MIT researchers have designed a new algorithm to aid robots in navigating unfamiliar buildings. The system is based on the re-identification of a chosen landmark and using its location as a marker, helping the robot identify its orientation and, hopefully, simplifying the problems with scene understanding.
The researchers’ algorithm works on 3D data captured by laser rangefinders. First, the algorithm estimates the orientations of a large number of individual points in the scene. Those orientations are then represented as points on the surface of a sphere, with each point defining a unique angle relative to the sphere’s centre.
By identifying the dominant orientations in a given scene and representing them as sets of axes - called Manhattan frames - embedded in a sphere, then, as the robot moves, it would observe the sphere rotating in the opposite direction, and could gauge its orientation relative to the axes. Whenever it wanted to reorient itself, it would know which of its landmarks’ faces should be toward it, making them much easier to identify.

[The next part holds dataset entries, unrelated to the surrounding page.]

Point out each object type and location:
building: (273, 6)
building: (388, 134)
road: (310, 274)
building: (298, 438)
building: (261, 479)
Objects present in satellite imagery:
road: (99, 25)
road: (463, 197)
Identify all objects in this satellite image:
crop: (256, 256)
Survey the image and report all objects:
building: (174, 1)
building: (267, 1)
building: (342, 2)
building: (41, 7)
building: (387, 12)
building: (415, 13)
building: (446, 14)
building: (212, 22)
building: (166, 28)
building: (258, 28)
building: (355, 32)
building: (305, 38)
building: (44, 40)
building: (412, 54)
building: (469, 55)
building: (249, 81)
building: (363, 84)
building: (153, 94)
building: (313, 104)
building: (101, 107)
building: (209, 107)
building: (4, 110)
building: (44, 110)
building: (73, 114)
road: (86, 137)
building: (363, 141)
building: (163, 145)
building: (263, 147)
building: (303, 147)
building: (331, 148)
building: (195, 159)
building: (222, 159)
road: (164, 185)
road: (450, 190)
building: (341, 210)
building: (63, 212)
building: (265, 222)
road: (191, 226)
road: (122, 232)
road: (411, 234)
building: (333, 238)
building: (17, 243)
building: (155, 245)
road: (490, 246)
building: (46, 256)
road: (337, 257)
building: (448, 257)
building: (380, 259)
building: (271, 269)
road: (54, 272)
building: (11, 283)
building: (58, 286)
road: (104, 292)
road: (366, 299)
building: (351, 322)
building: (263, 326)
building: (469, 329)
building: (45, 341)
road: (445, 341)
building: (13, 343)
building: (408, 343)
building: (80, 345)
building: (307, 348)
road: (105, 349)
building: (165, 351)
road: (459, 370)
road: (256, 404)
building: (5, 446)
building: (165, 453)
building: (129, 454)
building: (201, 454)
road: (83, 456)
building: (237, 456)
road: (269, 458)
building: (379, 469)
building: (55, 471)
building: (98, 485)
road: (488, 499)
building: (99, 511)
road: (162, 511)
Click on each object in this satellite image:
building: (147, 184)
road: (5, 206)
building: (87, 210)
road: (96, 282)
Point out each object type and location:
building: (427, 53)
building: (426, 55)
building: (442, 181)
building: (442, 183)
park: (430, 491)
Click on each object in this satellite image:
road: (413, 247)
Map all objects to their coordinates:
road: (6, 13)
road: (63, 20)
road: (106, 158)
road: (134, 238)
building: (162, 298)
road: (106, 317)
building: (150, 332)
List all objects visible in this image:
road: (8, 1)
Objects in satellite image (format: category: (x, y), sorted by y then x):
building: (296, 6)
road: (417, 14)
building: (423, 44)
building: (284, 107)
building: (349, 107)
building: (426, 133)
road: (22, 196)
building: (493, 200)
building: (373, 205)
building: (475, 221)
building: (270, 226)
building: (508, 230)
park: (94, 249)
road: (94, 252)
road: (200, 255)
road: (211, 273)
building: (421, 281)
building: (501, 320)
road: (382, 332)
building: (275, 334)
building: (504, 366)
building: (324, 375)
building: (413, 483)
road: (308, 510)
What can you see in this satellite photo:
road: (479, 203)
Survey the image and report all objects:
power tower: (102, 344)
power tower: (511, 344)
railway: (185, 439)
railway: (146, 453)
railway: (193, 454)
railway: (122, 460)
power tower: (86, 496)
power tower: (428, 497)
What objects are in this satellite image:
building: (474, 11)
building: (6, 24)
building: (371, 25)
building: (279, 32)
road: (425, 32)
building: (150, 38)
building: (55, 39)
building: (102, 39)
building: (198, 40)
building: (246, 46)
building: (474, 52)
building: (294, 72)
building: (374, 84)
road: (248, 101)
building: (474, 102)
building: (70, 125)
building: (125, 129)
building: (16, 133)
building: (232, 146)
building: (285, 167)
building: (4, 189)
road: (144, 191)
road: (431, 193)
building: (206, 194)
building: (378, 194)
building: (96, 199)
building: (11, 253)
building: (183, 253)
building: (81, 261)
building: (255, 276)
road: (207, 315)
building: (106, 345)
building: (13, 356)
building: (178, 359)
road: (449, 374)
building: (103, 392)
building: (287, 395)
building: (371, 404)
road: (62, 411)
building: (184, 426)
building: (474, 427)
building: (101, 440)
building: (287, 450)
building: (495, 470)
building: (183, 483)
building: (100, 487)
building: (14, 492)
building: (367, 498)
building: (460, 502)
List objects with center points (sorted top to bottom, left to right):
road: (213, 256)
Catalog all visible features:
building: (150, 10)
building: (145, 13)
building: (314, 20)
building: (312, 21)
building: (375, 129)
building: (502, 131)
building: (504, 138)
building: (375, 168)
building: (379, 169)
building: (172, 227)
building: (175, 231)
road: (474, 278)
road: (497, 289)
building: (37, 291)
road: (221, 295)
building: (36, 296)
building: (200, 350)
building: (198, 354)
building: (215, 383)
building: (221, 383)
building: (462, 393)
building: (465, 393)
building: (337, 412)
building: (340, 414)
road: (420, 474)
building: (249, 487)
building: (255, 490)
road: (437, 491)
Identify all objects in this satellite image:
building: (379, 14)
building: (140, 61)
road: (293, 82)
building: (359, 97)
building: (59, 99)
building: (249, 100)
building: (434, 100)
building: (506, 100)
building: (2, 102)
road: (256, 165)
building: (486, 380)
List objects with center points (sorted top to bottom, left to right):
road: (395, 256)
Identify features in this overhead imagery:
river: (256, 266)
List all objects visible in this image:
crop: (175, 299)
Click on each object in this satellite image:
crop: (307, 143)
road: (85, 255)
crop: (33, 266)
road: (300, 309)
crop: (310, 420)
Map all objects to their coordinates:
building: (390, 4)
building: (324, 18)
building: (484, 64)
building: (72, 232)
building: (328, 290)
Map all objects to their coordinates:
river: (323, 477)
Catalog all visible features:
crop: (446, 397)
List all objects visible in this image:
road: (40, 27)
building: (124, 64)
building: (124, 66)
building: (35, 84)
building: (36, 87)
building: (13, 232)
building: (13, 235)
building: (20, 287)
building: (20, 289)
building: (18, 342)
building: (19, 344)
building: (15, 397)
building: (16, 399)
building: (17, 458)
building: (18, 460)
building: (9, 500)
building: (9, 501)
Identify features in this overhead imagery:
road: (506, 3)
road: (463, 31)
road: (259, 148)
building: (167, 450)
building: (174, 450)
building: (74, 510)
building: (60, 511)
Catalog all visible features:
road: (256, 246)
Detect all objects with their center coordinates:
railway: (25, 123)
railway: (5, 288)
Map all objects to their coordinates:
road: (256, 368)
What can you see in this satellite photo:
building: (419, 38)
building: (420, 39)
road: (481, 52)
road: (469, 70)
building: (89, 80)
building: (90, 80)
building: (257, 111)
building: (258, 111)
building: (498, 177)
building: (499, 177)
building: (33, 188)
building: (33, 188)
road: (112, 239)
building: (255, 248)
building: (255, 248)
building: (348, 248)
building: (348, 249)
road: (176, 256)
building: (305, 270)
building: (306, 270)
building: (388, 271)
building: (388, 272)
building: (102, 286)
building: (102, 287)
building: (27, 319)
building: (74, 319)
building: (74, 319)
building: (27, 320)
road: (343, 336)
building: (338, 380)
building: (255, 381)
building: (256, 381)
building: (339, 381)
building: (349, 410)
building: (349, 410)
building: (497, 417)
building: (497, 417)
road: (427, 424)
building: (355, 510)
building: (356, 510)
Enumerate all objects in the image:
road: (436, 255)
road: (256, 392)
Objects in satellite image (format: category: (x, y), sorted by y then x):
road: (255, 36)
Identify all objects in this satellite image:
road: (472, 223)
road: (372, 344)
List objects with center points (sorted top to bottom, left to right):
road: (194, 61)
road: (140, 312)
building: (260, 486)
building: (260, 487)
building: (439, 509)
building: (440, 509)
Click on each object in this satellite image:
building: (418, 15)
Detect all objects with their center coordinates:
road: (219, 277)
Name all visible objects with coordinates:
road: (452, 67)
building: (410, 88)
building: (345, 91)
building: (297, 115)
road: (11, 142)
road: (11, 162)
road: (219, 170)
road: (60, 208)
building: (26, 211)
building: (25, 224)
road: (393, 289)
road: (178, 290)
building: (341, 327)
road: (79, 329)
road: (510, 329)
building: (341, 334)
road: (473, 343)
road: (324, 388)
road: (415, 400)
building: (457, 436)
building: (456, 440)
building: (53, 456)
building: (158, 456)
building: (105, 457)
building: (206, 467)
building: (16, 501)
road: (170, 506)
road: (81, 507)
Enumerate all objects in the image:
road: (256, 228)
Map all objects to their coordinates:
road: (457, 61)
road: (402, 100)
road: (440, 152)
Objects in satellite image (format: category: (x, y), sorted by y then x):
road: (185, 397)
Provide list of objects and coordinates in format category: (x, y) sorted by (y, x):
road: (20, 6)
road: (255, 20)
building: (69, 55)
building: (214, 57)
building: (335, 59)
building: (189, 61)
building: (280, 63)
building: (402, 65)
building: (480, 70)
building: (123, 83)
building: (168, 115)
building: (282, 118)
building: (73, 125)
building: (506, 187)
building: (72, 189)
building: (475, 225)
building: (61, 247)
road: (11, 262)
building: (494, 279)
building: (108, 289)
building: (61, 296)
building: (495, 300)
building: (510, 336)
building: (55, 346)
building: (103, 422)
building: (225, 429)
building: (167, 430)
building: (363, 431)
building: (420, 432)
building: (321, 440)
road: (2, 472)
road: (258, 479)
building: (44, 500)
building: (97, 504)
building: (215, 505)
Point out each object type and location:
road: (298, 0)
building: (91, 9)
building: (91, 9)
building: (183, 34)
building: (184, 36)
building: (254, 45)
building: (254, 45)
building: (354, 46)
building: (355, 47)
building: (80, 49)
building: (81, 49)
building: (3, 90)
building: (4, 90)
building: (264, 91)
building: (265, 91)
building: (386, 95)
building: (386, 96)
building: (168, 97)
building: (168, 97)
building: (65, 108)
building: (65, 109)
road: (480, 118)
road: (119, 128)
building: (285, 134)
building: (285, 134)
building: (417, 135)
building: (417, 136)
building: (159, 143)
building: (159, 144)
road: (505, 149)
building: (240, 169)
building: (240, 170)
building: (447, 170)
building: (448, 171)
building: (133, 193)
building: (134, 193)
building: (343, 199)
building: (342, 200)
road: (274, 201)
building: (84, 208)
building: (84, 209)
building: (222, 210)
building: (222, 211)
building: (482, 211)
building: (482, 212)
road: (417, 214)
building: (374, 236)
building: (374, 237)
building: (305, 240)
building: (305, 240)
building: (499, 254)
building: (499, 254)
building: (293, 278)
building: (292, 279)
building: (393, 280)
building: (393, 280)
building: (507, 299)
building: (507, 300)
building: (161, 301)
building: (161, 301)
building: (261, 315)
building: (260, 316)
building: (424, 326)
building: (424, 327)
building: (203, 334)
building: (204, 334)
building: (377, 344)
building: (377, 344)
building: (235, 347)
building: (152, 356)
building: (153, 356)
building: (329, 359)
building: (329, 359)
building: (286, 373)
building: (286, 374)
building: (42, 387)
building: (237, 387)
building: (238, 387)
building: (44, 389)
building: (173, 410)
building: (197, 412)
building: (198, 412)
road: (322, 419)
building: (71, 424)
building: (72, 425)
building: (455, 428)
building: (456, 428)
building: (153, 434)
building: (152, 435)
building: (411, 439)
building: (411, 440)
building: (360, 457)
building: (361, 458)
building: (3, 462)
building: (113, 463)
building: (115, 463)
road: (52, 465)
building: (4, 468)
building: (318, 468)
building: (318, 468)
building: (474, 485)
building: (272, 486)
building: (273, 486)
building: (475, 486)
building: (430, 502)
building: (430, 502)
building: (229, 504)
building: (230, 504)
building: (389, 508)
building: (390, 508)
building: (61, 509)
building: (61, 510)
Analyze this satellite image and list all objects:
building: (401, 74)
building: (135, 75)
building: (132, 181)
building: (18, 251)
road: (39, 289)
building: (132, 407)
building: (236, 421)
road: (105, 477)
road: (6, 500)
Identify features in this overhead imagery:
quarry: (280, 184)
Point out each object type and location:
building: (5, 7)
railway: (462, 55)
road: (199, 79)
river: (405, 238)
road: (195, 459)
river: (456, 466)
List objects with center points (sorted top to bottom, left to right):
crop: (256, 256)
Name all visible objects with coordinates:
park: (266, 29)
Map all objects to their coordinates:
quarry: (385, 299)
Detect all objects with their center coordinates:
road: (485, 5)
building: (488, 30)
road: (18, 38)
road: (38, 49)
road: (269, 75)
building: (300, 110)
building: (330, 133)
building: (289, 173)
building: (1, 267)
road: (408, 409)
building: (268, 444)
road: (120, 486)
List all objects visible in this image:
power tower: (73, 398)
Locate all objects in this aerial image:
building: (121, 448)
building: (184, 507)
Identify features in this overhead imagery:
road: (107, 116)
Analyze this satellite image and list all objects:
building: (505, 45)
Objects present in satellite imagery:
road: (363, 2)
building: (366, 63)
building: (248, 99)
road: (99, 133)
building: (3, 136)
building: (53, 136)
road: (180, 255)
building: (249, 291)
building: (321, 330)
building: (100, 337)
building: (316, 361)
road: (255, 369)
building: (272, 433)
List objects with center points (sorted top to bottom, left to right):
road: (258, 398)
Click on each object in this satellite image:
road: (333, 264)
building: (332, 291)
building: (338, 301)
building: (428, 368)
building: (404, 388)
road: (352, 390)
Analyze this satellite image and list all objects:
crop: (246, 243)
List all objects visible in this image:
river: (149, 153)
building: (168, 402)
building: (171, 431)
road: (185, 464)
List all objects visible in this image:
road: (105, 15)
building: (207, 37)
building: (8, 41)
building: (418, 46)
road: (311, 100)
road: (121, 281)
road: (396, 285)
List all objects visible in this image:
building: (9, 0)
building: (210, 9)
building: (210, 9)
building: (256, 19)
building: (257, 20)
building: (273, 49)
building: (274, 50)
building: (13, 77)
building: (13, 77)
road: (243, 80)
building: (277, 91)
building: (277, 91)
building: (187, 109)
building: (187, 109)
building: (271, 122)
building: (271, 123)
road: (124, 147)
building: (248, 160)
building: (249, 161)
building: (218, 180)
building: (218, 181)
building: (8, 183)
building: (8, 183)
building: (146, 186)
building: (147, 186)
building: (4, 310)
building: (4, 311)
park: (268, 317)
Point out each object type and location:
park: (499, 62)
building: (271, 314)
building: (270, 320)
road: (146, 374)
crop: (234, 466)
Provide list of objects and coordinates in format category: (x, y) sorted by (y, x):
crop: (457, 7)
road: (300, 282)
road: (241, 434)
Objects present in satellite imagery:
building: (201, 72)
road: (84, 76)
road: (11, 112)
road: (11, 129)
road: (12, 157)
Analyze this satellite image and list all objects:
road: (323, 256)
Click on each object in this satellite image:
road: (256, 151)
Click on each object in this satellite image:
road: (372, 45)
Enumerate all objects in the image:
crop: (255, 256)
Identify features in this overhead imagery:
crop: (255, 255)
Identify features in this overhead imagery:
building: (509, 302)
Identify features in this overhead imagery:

The team state that, in principle, it would be possible to approximate the point data very accurately by using hundreds of different Manhattan frames, but this would yield a model that’s much too complex to be useful. So another aspect of the algorithm is a cost function that weighs accuracy of approximation against number of frames. The algorithm starts with a fixed number of frames - somewhere between three and 10, depending on the expected complexity of the scene - and then tries to pare that number down without compromising the overall cost function.
The resulting set of Manhattan frames may not represent subtle distinctions between objects that are slightly misaligned with each other, but those distinctions aren’t necessarily useful to a navigation system.